The code is as follows:

# Rounding off the columns of Votes to two decimals
genre_top10[['VotesM', 'VotesF', 'VotesU18', 'VotesU18M',
       'VotesU18F', 'Votes1829', 'Votes1829M', 'Votes1829F', 'Votes3044',
       'Votes3044M', 'Votes3044F', 'Votes45A', 'Votes45AM', 'Votes45AF',
       'Votes1000', 'VotesUS', 'VotesnUS']]= round(genre_top10[['VotesM', 'VotesF', 'VotesU18', 'VotesU18M',
       'VotesU18F', 'Votes1829', 'Votes1829M', 'Votes1829F', 'Votes3044',
       'Votes3044M', 'Votes3044F', 'Votes45A', 'Votes45AM', 'Votes45AF',
       'Votes1000', 'VotesUS', 'VotesnUS']],2)

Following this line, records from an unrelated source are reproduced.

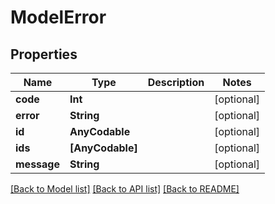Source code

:# ModelError

## Properties
Name | Type | Description | Notes
------------ | ------------- | ------------- | -------------
**code** | **Int** |  | [optional] 
**error** | **String** |  | [optional] 
**id** | **AnyCodable** |  | [optional] 
**ids** | **[AnyCodable]** |  | [optional] 
**message** | **String** |  | [optional] 

[[Back to Model list]](../README.md#documentation-for-models) [[Back to API list]](../README.md#documentation-for-api-endpoints) [[Back to README]](../README.md)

genre_top10[['VotesM', 'VotesF', 'VotesU18', 'VotesU18M',
       'VotesU18F', 'Votes1829', 'Votes1829M', 'Votes1829F', 'Votes3044',
       'Votes3044M', 'Votes3044F', 'Votes45A', 'Votes45AM', 'Votes45AF',
       'Votes1000', 'VotesUS', 'VotesnUS']]

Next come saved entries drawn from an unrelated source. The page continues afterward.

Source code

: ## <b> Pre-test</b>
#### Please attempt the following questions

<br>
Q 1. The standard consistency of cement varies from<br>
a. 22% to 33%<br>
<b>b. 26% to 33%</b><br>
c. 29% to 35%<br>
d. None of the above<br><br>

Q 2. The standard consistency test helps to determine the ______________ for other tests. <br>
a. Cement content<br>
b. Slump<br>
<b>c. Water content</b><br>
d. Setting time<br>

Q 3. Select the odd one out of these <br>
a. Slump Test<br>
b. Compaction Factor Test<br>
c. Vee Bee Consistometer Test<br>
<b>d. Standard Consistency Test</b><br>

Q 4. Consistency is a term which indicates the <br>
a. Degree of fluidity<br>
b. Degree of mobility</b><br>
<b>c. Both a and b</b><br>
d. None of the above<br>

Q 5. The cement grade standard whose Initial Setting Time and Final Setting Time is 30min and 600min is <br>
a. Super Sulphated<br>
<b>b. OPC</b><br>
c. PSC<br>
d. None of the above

and convert all the CVotes columns from float to integer type:

genre_top10[['CVotes10', 'CVotes09', 'CVotes08', 'CVotes07', 'CVotes06', 'CVotes05',
       'CVotes04', 'CVotes03', 'CVotes02', 'CVotes01', 'CVotesMale',
       'CVotesFemale', 'CVotesU18', 'CVotesU18M', 'CVotesU18F', 'CVotes1829',
       'CVotes1829M', 'CVotes1829F', 'CVotes3044', 'CVotes3044M',
       'CVotes3044F', 'CVotes45A', 'CVotes45AM', 'CVotes45AF', 'CVotes1000',
       'CVotesUS', 'CVotesnUS']]=genre_top10[['CVotes10', 'CVotes09',
       'CVotes08', 'CVotes07', 'CVotes06', 'CVotes05',
       'CVotes04', 'CVotes03', 'CVotes02', 'CVotes01', 'CVotesMale',
       'CVotesFemale', 'CVotesU18', 'CVotesU18M', 'CVotesU18F', 'CVotes1829',
       'CVotes1829M', 'CVotes1829F', 'CVotes3044', 'CVotes3044M',
       'CVotes3044F', 'CVotes45A', 'CVotes45AM', 'CVotes45AF', 'CVotes1000',
       'CVotesUS', 'CVotesnUS']].astype('int')

genre_top10[['CVotes10', 'CVotes09', 'CVotes08', 'CVotes07', 'CVotes06', 'CVotes05',
       'CVotes04', 'CVotes03', 'CVotes02', 'CVotes01', 'CVotesMale',
       'CVotesFemale', 'CVotesU18', 'CVotesU18M', 'CVotesU18F', 'CVotes1829',
       'CVotes1829M', 'CVotes1829F', 'CVotes3044', 'CVotes3044M',
       'CVotes3044F', 'CVotes45A', 'CVotes45AM', 'CVotes45AF', 'CVotes1000',
       'CVotesUS', 'CVotesnUS']]

Output

astypeint

Subtask 3.2: Genre Counts!

8) Now let's try to make some insights by plotting a bar chart for different genres Vs cnt:

i) Firstly we need to reset the index and rename the axis. Follow the code below for the same

genre_top10=genre_top10.rename_axis('genres').reset_index()
genre_top10

Output

 reset index

ii) Drafting the Bar char for Genre vs cnt will require the following code:

# barplot for genres
plt.figure(figsize=[10,7])
sns.barplot(y='genres',x='cnt',data=genre_top10,palette='twilight',lw=1,ec='white',hatch='-+')
plt.show() 

Output

bargraph

The above chart shows the tallest bar for Drama movies. Therefore, it can be concluded that movies with Drama genre are present the most.